Ich weiß! aber sicher ist sicher!


----------



## FamilieRaymSchmit (18. Okt. 2008)

*AW: Holz über der Schwimmteichmauer*

Nein das Holz ist unter Wasser 30 cm  und ist aud der Mauer wo das Schwimmbecken von der Regenerationszone getrennt ist, man kann dies in vilen Büchern sehen, sie gut aus.

Raymond Schmit


----------



## Vespabesitzer (18. Okt. 2008)

*AW: Holz über der Schwimmteichmauer*

Also bei meinem Bankirei (das "böse Holz) stand dabei, dass es schwerer ist wie Wasser und daher unter geht.

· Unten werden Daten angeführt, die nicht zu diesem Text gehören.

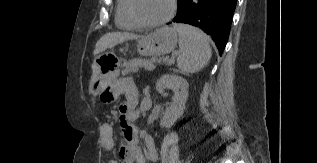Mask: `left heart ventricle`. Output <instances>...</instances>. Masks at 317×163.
Segmentation results:
<instances>
[{
  "label": "left heart ventricle",
  "instance_id": "obj_1",
  "mask_svg": "<svg viewBox=\"0 0 317 163\" xmlns=\"http://www.w3.org/2000/svg\"><path fill=\"white\" fill-rule=\"evenodd\" d=\"M138 14L145 21H158L165 17L170 9L171 0H136Z\"/></svg>",
  "mask_w": 317,
  "mask_h": 163
}]
</instances>
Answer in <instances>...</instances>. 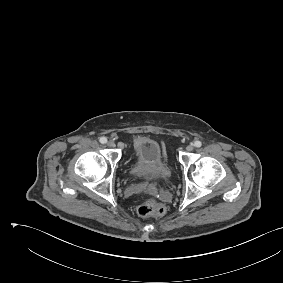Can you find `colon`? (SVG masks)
<instances>
[{
	"label": "colon",
	"instance_id": "5ec220e1",
	"mask_svg": "<svg viewBox=\"0 0 283 283\" xmlns=\"http://www.w3.org/2000/svg\"><path fill=\"white\" fill-rule=\"evenodd\" d=\"M137 213L141 217H159L166 213V207L150 198H145L139 205Z\"/></svg>",
	"mask_w": 283,
	"mask_h": 283
}]
</instances>
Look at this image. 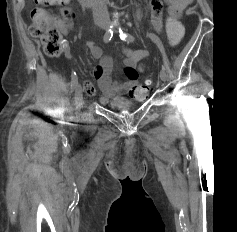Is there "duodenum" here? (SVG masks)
Masks as SVG:
<instances>
[{
  "label": "duodenum",
  "instance_id": "obj_1",
  "mask_svg": "<svg viewBox=\"0 0 237 232\" xmlns=\"http://www.w3.org/2000/svg\"><path fill=\"white\" fill-rule=\"evenodd\" d=\"M81 6L83 7H89L91 6L92 0H78Z\"/></svg>",
  "mask_w": 237,
  "mask_h": 232
}]
</instances>
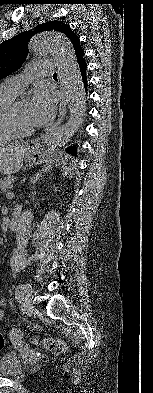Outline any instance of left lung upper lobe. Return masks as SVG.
<instances>
[{
	"label": "left lung upper lobe",
	"mask_w": 153,
	"mask_h": 393,
	"mask_svg": "<svg viewBox=\"0 0 153 393\" xmlns=\"http://www.w3.org/2000/svg\"><path fill=\"white\" fill-rule=\"evenodd\" d=\"M38 31L60 32L71 41L75 54L83 52L79 37L70 28L69 24L63 21L45 22L38 25L33 33L26 31L0 44V79L10 75L22 65L27 55V42Z\"/></svg>",
	"instance_id": "1"
}]
</instances>
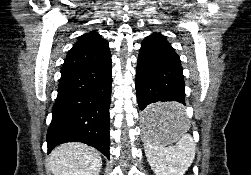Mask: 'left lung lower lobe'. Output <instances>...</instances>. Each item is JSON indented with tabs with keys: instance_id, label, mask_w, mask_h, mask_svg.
<instances>
[{
	"instance_id": "1",
	"label": "left lung lower lobe",
	"mask_w": 251,
	"mask_h": 175,
	"mask_svg": "<svg viewBox=\"0 0 251 175\" xmlns=\"http://www.w3.org/2000/svg\"><path fill=\"white\" fill-rule=\"evenodd\" d=\"M182 70L178 54L163 35L153 33L142 41L135 81L142 123L159 125L184 117L182 105L186 103ZM171 101L174 103L162 104Z\"/></svg>"
}]
</instances>
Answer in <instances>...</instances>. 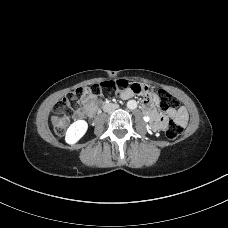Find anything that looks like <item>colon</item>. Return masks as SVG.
<instances>
[{
	"label": "colon",
	"instance_id": "colon-1",
	"mask_svg": "<svg viewBox=\"0 0 228 228\" xmlns=\"http://www.w3.org/2000/svg\"><path fill=\"white\" fill-rule=\"evenodd\" d=\"M110 88H130L132 92L137 95H142L146 98L150 96V90L148 87L139 83H129L126 79H116L97 83L91 88H78L74 92L64 97L61 103L55 109L52 116L55 132L58 135L63 134L70 121V112L80 106L85 96L89 92L99 94L102 92V90ZM158 96L159 106L163 111H172L179 106L178 99L165 90H160L158 92ZM182 131L183 128L180 124H178L175 120H169L165 131L169 139H177L182 134Z\"/></svg>",
	"mask_w": 228,
	"mask_h": 228
}]
</instances>
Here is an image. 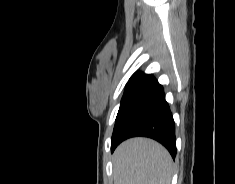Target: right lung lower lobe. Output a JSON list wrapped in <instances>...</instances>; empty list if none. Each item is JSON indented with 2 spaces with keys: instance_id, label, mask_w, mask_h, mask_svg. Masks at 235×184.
Returning <instances> with one entry per match:
<instances>
[{
  "instance_id": "98d812e1",
  "label": "right lung lower lobe",
  "mask_w": 235,
  "mask_h": 184,
  "mask_svg": "<svg viewBox=\"0 0 235 184\" xmlns=\"http://www.w3.org/2000/svg\"><path fill=\"white\" fill-rule=\"evenodd\" d=\"M135 136L158 141L175 158V123L163 87L153 75H146L125 91L113 130L111 151L122 141Z\"/></svg>"
}]
</instances>
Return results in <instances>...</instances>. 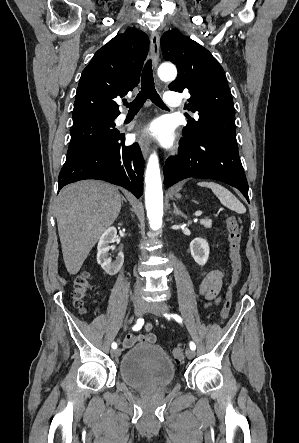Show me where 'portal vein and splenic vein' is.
Listing matches in <instances>:
<instances>
[{
  "instance_id": "obj_1",
  "label": "portal vein and splenic vein",
  "mask_w": 299,
  "mask_h": 443,
  "mask_svg": "<svg viewBox=\"0 0 299 443\" xmlns=\"http://www.w3.org/2000/svg\"><path fill=\"white\" fill-rule=\"evenodd\" d=\"M202 215V211H197V212H195V216L196 217H199V216H201Z\"/></svg>"
}]
</instances>
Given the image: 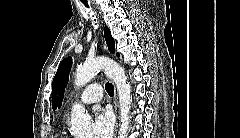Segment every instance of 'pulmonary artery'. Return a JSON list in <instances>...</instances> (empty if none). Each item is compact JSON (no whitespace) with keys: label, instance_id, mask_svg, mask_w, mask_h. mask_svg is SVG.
Wrapping results in <instances>:
<instances>
[{"label":"pulmonary artery","instance_id":"pulmonary-artery-1","mask_svg":"<svg viewBox=\"0 0 240 138\" xmlns=\"http://www.w3.org/2000/svg\"><path fill=\"white\" fill-rule=\"evenodd\" d=\"M103 91L99 84L94 83L89 85L79 97L82 104H94L102 100Z\"/></svg>","mask_w":240,"mask_h":138}]
</instances>
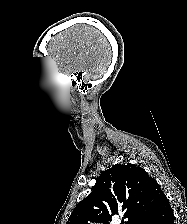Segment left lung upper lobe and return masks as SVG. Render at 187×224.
I'll return each mask as SVG.
<instances>
[{"instance_id":"left-lung-upper-lobe-1","label":"left lung upper lobe","mask_w":187,"mask_h":224,"mask_svg":"<svg viewBox=\"0 0 187 224\" xmlns=\"http://www.w3.org/2000/svg\"><path fill=\"white\" fill-rule=\"evenodd\" d=\"M160 193L159 184L143 168L117 164L100 174L66 224H110L112 216L121 213L128 219L121 224H146Z\"/></svg>"}]
</instances>
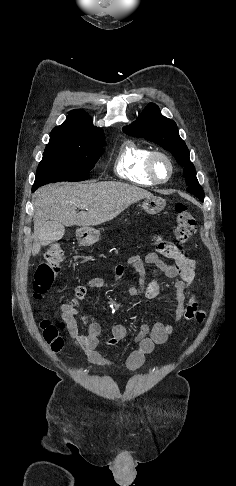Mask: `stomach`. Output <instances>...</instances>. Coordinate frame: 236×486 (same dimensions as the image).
Wrapping results in <instances>:
<instances>
[{
	"label": "stomach",
	"instance_id": "stomach-1",
	"mask_svg": "<svg viewBox=\"0 0 236 486\" xmlns=\"http://www.w3.org/2000/svg\"><path fill=\"white\" fill-rule=\"evenodd\" d=\"M166 206V201L161 197L146 198L142 207L148 214H157ZM76 238L80 245L90 246L100 238V231L92 227H82L76 231Z\"/></svg>",
	"mask_w": 236,
	"mask_h": 486
}]
</instances>
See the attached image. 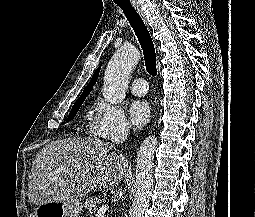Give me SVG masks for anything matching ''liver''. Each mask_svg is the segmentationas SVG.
<instances>
[{"instance_id":"1","label":"liver","mask_w":255,"mask_h":217,"mask_svg":"<svg viewBox=\"0 0 255 217\" xmlns=\"http://www.w3.org/2000/svg\"><path fill=\"white\" fill-rule=\"evenodd\" d=\"M106 142L65 138L47 144L35 157L28 181L30 204L77 199L95 187L112 189L124 176L126 160Z\"/></svg>"}]
</instances>
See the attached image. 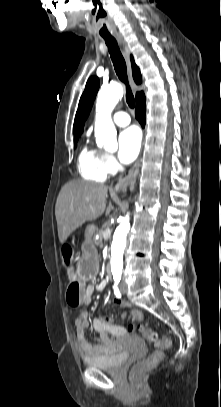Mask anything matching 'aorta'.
I'll use <instances>...</instances> for the list:
<instances>
[{
	"label": "aorta",
	"mask_w": 221,
	"mask_h": 407,
	"mask_svg": "<svg viewBox=\"0 0 221 407\" xmlns=\"http://www.w3.org/2000/svg\"><path fill=\"white\" fill-rule=\"evenodd\" d=\"M123 96V88L114 83L102 88L97 96L95 116V137L98 146L109 150L116 146V129L112 122L111 113ZM130 229L129 214L120 219L111 245V272L113 279L119 281L123 269V253L126 247V237Z\"/></svg>",
	"instance_id": "obj_1"
}]
</instances>
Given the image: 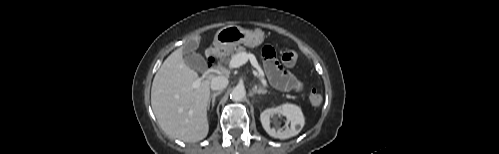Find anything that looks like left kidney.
<instances>
[{
    "mask_svg": "<svg viewBox=\"0 0 499 154\" xmlns=\"http://www.w3.org/2000/svg\"><path fill=\"white\" fill-rule=\"evenodd\" d=\"M275 114H280L286 117L287 121L290 123V127L285 126L284 129L280 130L271 128L270 118ZM260 119L265 131L270 136L279 139H287L297 135L301 131L305 123V119L300 107L289 103L264 110L260 115Z\"/></svg>",
    "mask_w": 499,
    "mask_h": 154,
    "instance_id": "obj_1",
    "label": "left kidney"
}]
</instances>
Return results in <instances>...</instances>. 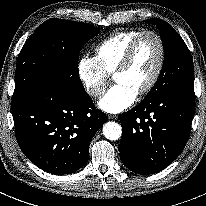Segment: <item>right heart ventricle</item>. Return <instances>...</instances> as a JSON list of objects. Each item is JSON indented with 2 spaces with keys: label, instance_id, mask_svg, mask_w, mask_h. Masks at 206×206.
I'll list each match as a JSON object with an SVG mask.
<instances>
[{
  "label": "right heart ventricle",
  "instance_id": "obj_1",
  "mask_svg": "<svg viewBox=\"0 0 206 206\" xmlns=\"http://www.w3.org/2000/svg\"><path fill=\"white\" fill-rule=\"evenodd\" d=\"M142 30H126L103 40L96 48V58L106 74L114 73L132 40Z\"/></svg>",
  "mask_w": 206,
  "mask_h": 206
}]
</instances>
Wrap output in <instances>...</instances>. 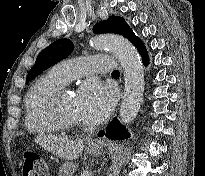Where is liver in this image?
<instances>
[{
	"instance_id": "obj_1",
	"label": "liver",
	"mask_w": 205,
	"mask_h": 176,
	"mask_svg": "<svg viewBox=\"0 0 205 176\" xmlns=\"http://www.w3.org/2000/svg\"><path fill=\"white\" fill-rule=\"evenodd\" d=\"M83 141V139L74 141L52 135H41L35 139V142L43 148L66 160H74L81 155L83 151Z\"/></svg>"
}]
</instances>
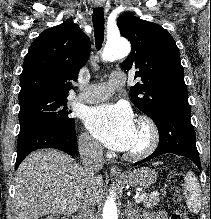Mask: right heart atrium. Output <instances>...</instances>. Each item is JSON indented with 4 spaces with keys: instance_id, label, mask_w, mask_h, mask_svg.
Here are the masks:
<instances>
[{
    "instance_id": "d8ad5b80",
    "label": "right heart atrium",
    "mask_w": 211,
    "mask_h": 219,
    "mask_svg": "<svg viewBox=\"0 0 211 219\" xmlns=\"http://www.w3.org/2000/svg\"><path fill=\"white\" fill-rule=\"evenodd\" d=\"M78 146L79 149L86 155L98 157L102 153L100 143L86 132H82L78 136Z\"/></svg>"
}]
</instances>
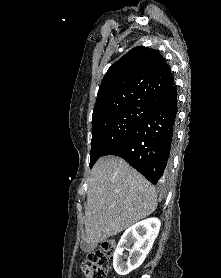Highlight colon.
Here are the masks:
<instances>
[{"label": "colon", "instance_id": "5ec220e1", "mask_svg": "<svg viewBox=\"0 0 221 278\" xmlns=\"http://www.w3.org/2000/svg\"><path fill=\"white\" fill-rule=\"evenodd\" d=\"M116 249L114 240H106L101 246L90 252L82 262V270L87 278H106L109 258L113 256Z\"/></svg>", "mask_w": 221, "mask_h": 278}]
</instances>
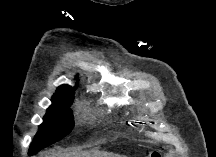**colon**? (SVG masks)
Returning <instances> with one entry per match:
<instances>
[{"instance_id": "1", "label": "colon", "mask_w": 216, "mask_h": 157, "mask_svg": "<svg viewBox=\"0 0 216 157\" xmlns=\"http://www.w3.org/2000/svg\"><path fill=\"white\" fill-rule=\"evenodd\" d=\"M153 157H159V154H158V153H155V154L153 155Z\"/></svg>"}]
</instances>
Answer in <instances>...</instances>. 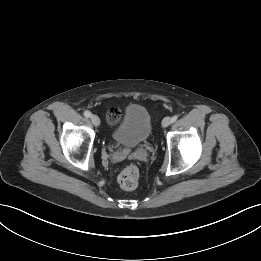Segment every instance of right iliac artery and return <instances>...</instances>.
Here are the masks:
<instances>
[{
	"label": "right iliac artery",
	"instance_id": "obj_1",
	"mask_svg": "<svg viewBox=\"0 0 261 261\" xmlns=\"http://www.w3.org/2000/svg\"><path fill=\"white\" fill-rule=\"evenodd\" d=\"M84 115H85V117H87V118H88V117H90V116H91V112H90V111H85V112H84Z\"/></svg>",
	"mask_w": 261,
	"mask_h": 261
}]
</instances>
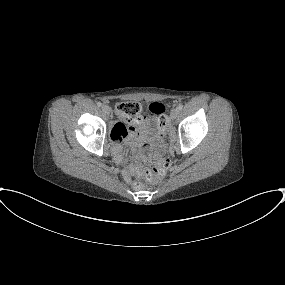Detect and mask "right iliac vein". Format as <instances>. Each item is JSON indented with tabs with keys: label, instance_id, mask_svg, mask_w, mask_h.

Ich könnte mir eine Konstruktion vorstellen, wo man unter der Folie eine Arte
Würfel baut,.. sodas die Konstruktion von oben (auf der Folie, unter Wasser)
mit so Art Leisten (inverses Gegenstück zum Würfel) darauf aufgesetzt wird,
und dann nicht mehr seitlich verrutschen kann.  zwischen den Folien sollte sicher immer dickes Flies liegen,..

meiner Meinung nach, sollte das so gehen,..
(aber noch nicht gemacht,.. vielleicht geht es auch einfacher )

mfG. Micha


----------



## Pammler (18. Okt. 2008)

*AW: Holz über der Schwimmteichmauer*

Nun es wäre auch möglich, das Holz an "Betonzargen" mittels Edelstahlschloßschrauben zu befestigen und diese einfach mit etwas Trennvlies aufzulegen.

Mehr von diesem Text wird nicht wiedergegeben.